University of California, Berkeley

The Berkeley MetaNet Project was funded for three years by IARPA, the Intelligence branch of the U.S. Department of Defense, on an open source basis. IARPA wanted a completely automated machine learning approach to analyzing the conceptual metaphors in their vast corpora of documents. Luckily, they also put together an ace team of Berkeley linguists and psycholinguists from California campuses.

This talk will go over why the big data statistical methods by themselves were hopeless. The Linguistics Group, on the other hand, used computational methods to set up a wiki database of many hundreds of conceptual metaphor mappings, over a hundred frames, many dozens of image schemas, and a very simple embodied construction grammar (ECG) parser incorporating Karen Sullivan’s insights on the way conceptual metaphor functions in grammar.

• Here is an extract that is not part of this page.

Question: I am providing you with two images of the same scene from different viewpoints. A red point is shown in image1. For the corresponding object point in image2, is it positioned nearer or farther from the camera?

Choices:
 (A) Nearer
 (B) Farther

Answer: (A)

We did find the ability to process large corpora extremely useful. We also found that if you took the corpora processing input and applied even a simple metaphorical ECG parser and links to the cascades of relationships in the wiki database, we began to get some interesting analyses. But it took a great team of linguists — and lots of serious linguistic research — to get even reasonable partial analyses at all.

The talk will discuss details to give you a feel for why linguists are needed for serious analyses of linguistic data.

George Lakoff is Richard and Rhoda Goldman Distinguished Professor of Cognitive Science and Linguistics at the University of California, Berkeley. He is one of the founders of conceptual metaphor theory and of the field of cognitive linguistics. His numerous books and articles concern the “metaphors we live by”, the nature of conceptual categories and frames, and how both of these structure abstract domains such as mathematics, philosophy and political reasoning. The present lecture relates to his research at the International Computer Science Institute and UC Berkeley on embodied cognition and the Neural Theory of Language.

The lecture is organized by the Language Use and Cognition chair group of the VU Faculty of Humanities and was sponsored by the Network Institute and the Spinoza Prize project “Understanding Language by Machines” of Prof. Dr. Piek Vossen in the Computational Lexicology & Terminology Lab of the VU Faculty of Humanities.